Linkroll - Just Another Del.icio.us Ripoff (since sold)

Delivr.net - Unique custom eCards based on images from Flickr licensed under the creative commons. Powered by the Flickr API. I launched Delivr orginally as an entry in the Eyebeam Contagious Media Showdown which was a competition to see whocould get the most traffic from a standing start over three weeks. Delivr stayed the top 10 entries (out of about 200) for most of the comp, but dropped off to about 18th by the end, out done by some very funny and viral things which got picked up by some popular sites like collegehumour and fark. Goodfun, and I was contacted by a journalist who was doing a piece on the comp and commented that Delivr was the only entry he saw that was actually useful!..just not funny or viral enough, nevermind.

FeedHoster.com - We based RSS management solution. There’s others out there, but FeedHoster distinguished itself by enabling serialized RSS feeds, ie. feeds that spit out items in a defined order regardless of when a reader first subscribes…perfect for syndicating fiction and the like. I set up a demo using Cory Doctorows excellent book, Someone Comes to Town, Someone Leaves Town, and after getting BoingBoing’d there were over 600 subscribers and even when they all finished the book there were new subscribers all the time and a steady 200 at any one moment. I was stoked, particularly cause Cory Doctorow himself liked it. I sold the site sometime in late 2005.

Publi.sh - I love this site. It’s a free RSS builder, which some great features like full WYSIWYG post editor and post by email. For some reason it never really got much traction under my mgmt, so I sold it to some dude on Sitepoint in Q1 2006. No idea how it’s going now, but I reckon it’s time will come. And I really do rue giving up the domain name, how cool is that.

Tagalyzer.com - An experiment with the Yahoo! content analysis API. Just link to it and anytime someone clicks through it will present related content based on a content analysis of the referring page. It hasn’t been very successful because there is a difference between the keywords that Yahoo! thinks is important and what a human might, which is interesting really when you think about the what this might mean for the relevancy of Yahoo! search results?! Currently on hiatus…maybe I’ll get back to it one day.
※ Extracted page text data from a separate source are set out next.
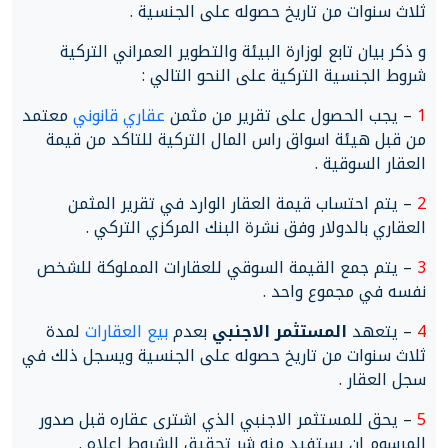
ثلاث سنوات من تاريخ حصوله على الجنسية .
و ذكر بيان تابع لوزارة البيئة والتطوير العمراني التركية
شروط الجنسية التركية على النحو التالي :
1
– يجب الحصول على تقرير من مثمن
عقاري قانوني
معتمد
من قبل هيئة اسواق راس المال التركية للتاكد من قيمة
العقار السوقية .
2
– يتم احتساب قيمة العقار الوارد في تقرير المثمن
العقاري بالدولار وفق نشرة البنك المركزي التركي .
3
– يتم جمع القيمة السوقي للعقارات المملوكة للشخص
نفسه في مجموع واحد .
4
– يتعهد
المستثمر الاجنبي
بعدم
بيع العقارات
لمدة
ثلاث سنوات من تاريخ حصوله على الجنسية ويسجل ذلك في
سجل العقار .
5
– يحق للمستثمر الاجنبي الذي اشترى عقاره قبل صدور
المرسوم ان يستفيد منه شر تحقيق الشروط اعلاه .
Questions.co.nz - Deceptively simple Q&A site for people with questions about New Zealand. Hasn’t really taken off, maybe I should relaunch it as an open agony column where you can post your agony questions and get answers from random people…that could be quite funny :) - Currently on Hiatus while I focus on Schoolworking (see below).

TradeBook - My first Facebook application, let’s you display your Trade Me auction listings on your Facebook profile. Trade Me is New Zealand’s answer to eBay.

Schoolworking - As of right now (Feb ‘08) Schoolworking is my current afterhours web project. The site itself is a social Q&A site for students to help each other with their schoolwork. Practically it is a cross between a forum and a multi-user blog with social features borrowed from Facebook and Twitter to make it more fun. I am also working on a version of the same application more focussed on the blog post/comment paradigm so that will be interesting also…the idea is the application could be usefully employed in any number of different niches, eg. a multi-user blog for a local geographic community, or a community of interest, or a social Q & A for any number of different topics.